Après avoir atteint des sommets historiques proches de 4 000 à 5 000 FCFA le kilogramme en 2023–2024, le prix du cacao connaît une chute marquée. En ce début d’année 2026, il oscille désormais entre 800 et 1 500 FCFA/kg dans plusieurs zones rurales du Cameroun, soit une baisse pouvant dépasser 60 %.
Dans les grands bassins du Centre et du Sud, mais aussi dans certaines exploitations du Moungo, cette situation alimente inquiétude et désarroi.
Une correction brutale après des prix records
La flambée récente des prix du cacao était exceptionnelle.
Elle s’expliquait par une baisse de la production mondiale et des tensions sur l’offre.
Mais ce niveau — parfois au-delà de 4 500 FCFA/kg bord champ — n’était pas soutenable.
👉 Aujourd’hui, le marché corrige :
- retour de volumes importants sur le marché ;
- amélioration des récoltes ;
- reconstitution des stocks.
Résultat : les prix ont été divisés par deux, voire trois en quelques mois.
Un décalage entre marché mondial et réalité locale
Sur les marchés internationaux, les cours restent relativement élevés comparés aux années passées.
Mais sur le terrain, les producteurs vendent autour de :
- 1 200 à 1 300 FCFA/kg en moyenne selon les dernières observations ;
- parfois moins de 1 000 FCFA/kg dans certaines localités enclavées.
👉 Ce décalage s’explique par :
- le poids des intermédiaires ;
- les coûts logistiques ;
- la qualité variable des fèves.
Le Moungo aussi concerné
Même si les principaux bassins de production se situent dans le Centre et le Sud, le Moungo n’est pas épargné.
Dans des localités comme Njombé-Penja, Loum ou Mbanga, où le cacao complète souvent d’autres cultures (banane, palmier, vivriers), les producteurs subissent eux aussi la baisse :
- revenus en recul ;
- ventes retardées dans l’espoir d’une remontée ;
- hésitations à entretenir les plantations.
👉 Pour ces exploitants, le cacao reste un revenu d’appoint stratégique, aujourd’hui fragilisé.
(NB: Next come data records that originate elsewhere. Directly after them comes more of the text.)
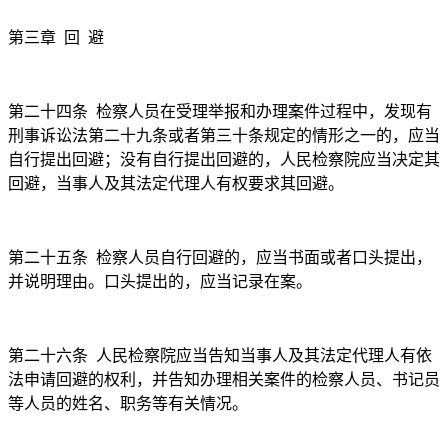
第三章
回
避
第二十四条
检察人员在受理举报和办理案件过程中，发现有
刑事诉讼法第二十九条或者第三十条规定的情形之一的，应当
自行提出回避；没有自行提出回避的，人民检察院应当决定其
回避，当事人及其法定代理人有权要求其回避。
第二十五条
检察人员自行回避的，应当书面或者口头提出，
并说明理由。口头提出的，应当记录在案。
第二十六条
人民检察院应当告知当事人及其法定代理人有依
法申请回避的权利，并告知办理相关案件的检察人员、书记员
等人员的姓名、职务等有关情况。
Pourquoi la chute est si dure pour les producteurs
Au-delà des chiffres, c’est la rapidité du retournement qui frappe :
- passage de 5 000 FCFA à parfois moins de 1 000 FCFA/kg ;
- absence de mécanisme de stabilisation ;
- dépendance forte à une seule culture dans certaines zones.
👉 En quelques mois, certains producteurs ont vu leurs recettes divisées par trois.
Quelles solutions pour les producteurs ?
Face à cette situation, plusieurs pistes concrètes existent.
1. S’organiser en coopératives
- vendre en groupe
- négocier au-delà de 1 300–1 500 FCFA/kg
- réduire la pression des acheteurs isolés
2. Miser sur la qualité
Un cacao bien traité peut obtenir une prime de 100 à 300 FCFA/kg.
👉 La qualité devient un levier direct de revenu.
3. Éviter les ventes précipitées
Vendre à 800–900 FCFA/kg revient souvent à vendre à perte.
👉 Le stockage (même rudimentaire) permet d’attendre des prix plus favorables.
4. Transformer localement
La transformation (beurre, pâte) permet de multiplier la valeur :
- 1 kg de cacao brut vendu ~1 200 FCFA
- produits transformés pouvant valoir 2 à 3 fois plus
5. Diversifier les revenus
Dans le Moungo notamment, l’association avec :
- banane
- palmier à huile
- cultures vivrières
permet d’amortir les chocs.
Avec une chute de plus de 60 % des prix en quelques mois, le cacao rappelle sa nature cyclique et incertaine.
Mais cette crise met surtout en lumière une réalité plus profonde :
les producteurs restent les plus exposés, et les moins protégés, dans la chaîne de valeur.
Dans le Centre, le Sud… comme dans le Moungo, l’enjeu est désormais clair :
mieux s’organiser pour ne plus subir.